Le président opta pour ne pas dénoncer publiquement le complot, en échange de la démission du général Lemnitzer de son poste de chef de l’État-major, qui fut confié au général Maxwell Taylor. En Novembre 1962, Lemnitzer fut nommé commandant des forces US en Europe, et en tant que commandant suprême des forces alliées de l’OTAN. L’affaire fut étouffée, voire niée, soi-disant parce que « le président harcelé ne souhaitait pas éroder davantage la confiance dans son gouvernement ».
La présence du général LeMay à bord de l’avion présidentiel est perçue comme une preuve de sa connivence avec le nouveau président Lyndon B. Johnson. Ce fait est associé aux nombreux différends des frères Kennedy avec Johnson et le lobby militaire et du renseignement, des dissensions qui s’aggravèrent en 1963. Les Kennedy allaient dénoncer les connexions politiques et administratives corrompues du milliardaire Texan Billie Sol Estes, qui fut l’un des financiers de Lyndon Johnson et qui fut sanctionné par les tribunaux à la suite d’une enquête menée lorsque Robert Kennedy était procureur général. Estes avait notamment déclaré que le vice-président Johnson l’avait forcé à taire les affaires louches auxquelles ils se livraient ensemble. Que les deux frères avaient décidé de l’écarter de la candidature aux élections de 1964 en raison des informations que Robert avait collectées sur les affaires de corruption de Johnson.

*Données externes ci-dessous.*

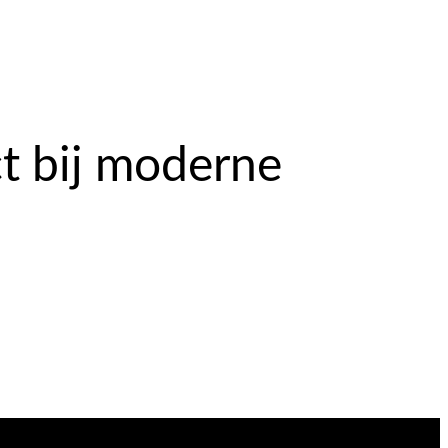
ct bij moderne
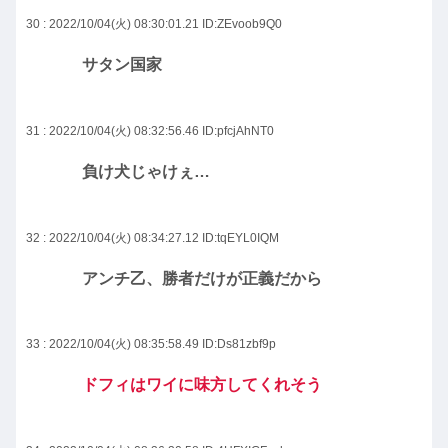
30 : 2022/10/04(火) 08:30:01.21
ID:ZEvoob9Q0
サタン国家
31 : 2022/10/04(火) 08:32:56.46
ID:pfcjAhNT0
負け犬じゃけぇ…
32 : 2022/10/04(火) 08:34:27.12
ID:tqEYL0IQM
アンチ乙、勝者だけが正義だから
33 : 2022/10/04(火) 08:35:58.49
ID:Ds81zbf9p
ドフィはワイに味方してくれそう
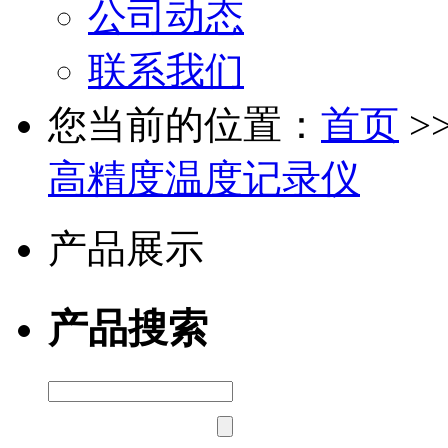
公司动态
联系我们
您当前的位置：
首页
>
高精度温度记录仪
产品展示
产品搜索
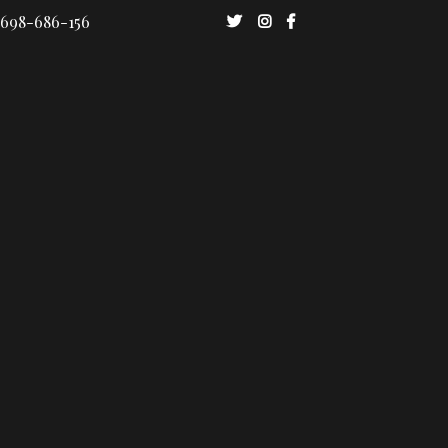
 698-686-156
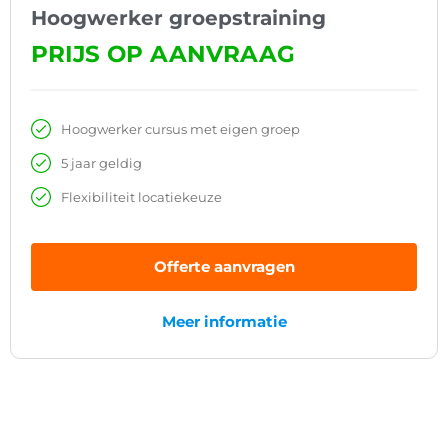
Hoogwerker groepstraining
PRIJS OP AANVRAAG
Hoogwerker cursus met eigen groep
5 jaar geldig
Flexibiliteit locatiekeuze
Offerte aanvragen
Meer informatie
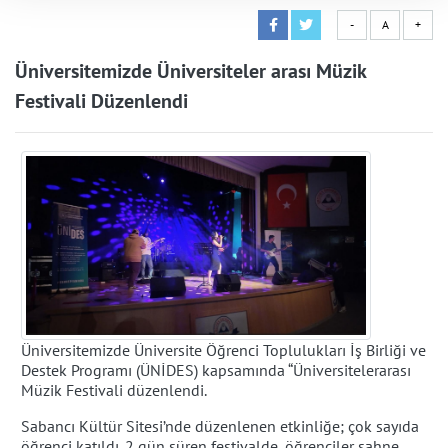
-
A
+
Üniversitemizde Üniversiteler arası Müzik
Festivali Düzenlendi
Üniversitemizde Üniversite Öğrenci Toplulukları İş Birliği ve
Destek Programı (ÜNİDES) kapsamında “Üniversitelerarası
Müzik Festivali düzenlendi.
Sabancı Kültür Sitesi’nde düzenlenen etkinliğe; çok sayıda
öğrenci katıldı. 2 gün süren festivalde, öğrenciler sahne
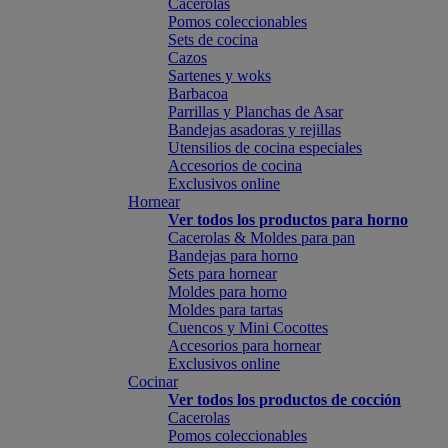
Cacerolas
Pomos coleccionables
Sets de cocina
Cazos
Sartenes y woks
Barbacoa
Parrillas y Planchas de Asar
Bandejas asadoras y rejillas
Utensilios de cocina especiales
Accesorios de cocina
Exclusivos online
Hornear
Ver todos los productos para horno
Cacerolas & Moldes para pan
Bandejas para horno
Sets para hornear
Moldes para horno
Moldes para tartas
Cuencos y Mini Cocottes
Accesorios para hornear
Exclusivos online
Cocinar
Ver todos los productos de cocción
Cacerolas
Pomos coleccionables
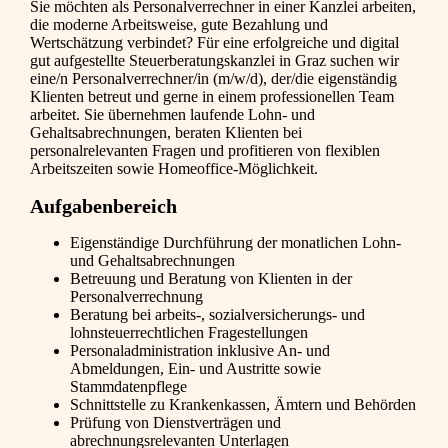
Sie möchten als Personalverrechner in einer Kanzlei arbeiten,
die moderne Arbeitsweise, gute Bezahlung und
Wertschätzung verbindet? Für eine erfolgreiche und digital
gut aufgestellte Steuerberatungskanzlei in Graz suchen wir
eine/n Personalverrechner/in (m/w/d), der/die eigenständig
Klienten betreut und gerne in einem professionellen Team
arbeitet. Sie übernehmen laufende Lohn- und
Gehaltsabrechnungen, beraten Klienten bei
personalrelevanten Fragen und profitieren von flexiblen
Arbeitszeiten sowie Homeoffice-Möglichkeit.
Aufgabenbereich
Eigenständige Durchführung der monatlichen Lohn-
und Gehaltsabrechnungen
Betreuung und Beratung von Klienten in der
Personalverrechnung
Beratung bei arbeits-, sozialversicherungs- und
lohnsteuerrechtlichen Fragestellungen
Personaladministration inklusive An- und
Abmeldungen, Ein- und Austritte sowie
Stammdatenpflege
Schnittstelle zu Krankenkassen, Ämtern und Behörden
Prüfung von Dienstverträgen und
abrechnungsrelevanten Unterlagen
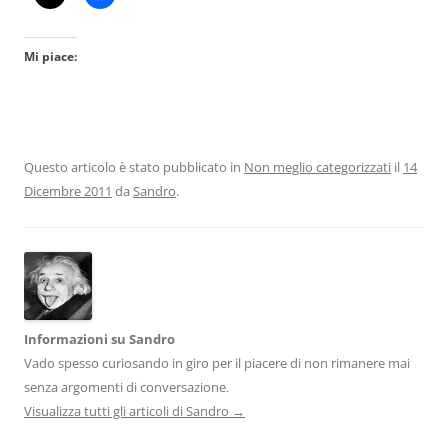
Mi piace:
Questo articolo è stato pubblicato in
Non meglio categorizzati
il
14
Dicembre 2011
da
Sandro
.
Informazioni su Sandro
Vado spesso curiosando in giro per il piacere di non rimanere mai
senza argomenti di conversazione.
Visualizza tutti gli articoli di Sandro
→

La maîtresse de Johnson, Madeleine Duncan Brown, a raconté plus tard que le 21 novembre (la veille du crime) le vice-président avait assisté à une soirée privée à Dallas chez le magnat du pétrole Clint Murchinson, où Johnson prononça une phrase assez énigmatique : « À partir de demain, ces maudits Kennedy ne seront plus un problème pour moi ».
Le chercheur Carl Oglesby a toujours considéré Johnson comme le principal bénéficiaire de la mort de Kennedy. Dans son livre The Yankee Cowboy War, Oglesby signale qu’il s’agissait de « la réunion des derniers préparatifs ».
Mme Duncan Brown accorda une interview de 80 minutes au journaliste Robert Gaylon Ross sur sa liaison de 21 ans avec Johnson, mais ses révélations ont été largement ignorées par les médias. Jusqu’à sa mort, en 2002, jamais elle ne montra d’antipathie pour Johnson.
Oglesby signale dans son ouvrage la présence à cette soirée de personnages qui haïssaient les Kennedy où s’opposaient à leur ligne de pensée, tous des commanditaires présumés de l’attentat du 22 novembre, resté impuni depuis bientôt 50 ans !
Le principal étant le patron du FBI, J. Edgar Hoover, que Robert Kennedy accusait d’être un maître chanteur qui entretenait des liens troubles avec Meyer Lansky, et ami du gangster Frank Costello. Selon Oglesby, participaient à la réunion, outre Johnson et Murchinson (partenaire en affaires du mafieux Meyer Lansky) : Allen Dulles, ex-directeur de la CIA, le magnat du pétrole H.L. Hunt, John J. McCloy et John Connally, ex-gouverneur du Texas ; le général Charles Cabell et son frère, le maire de Dallas, Earle Cabell. Ce dernier aurait changé l’itinéraire du cortège présidentiel, ce qui facilita la tâche des tireurs.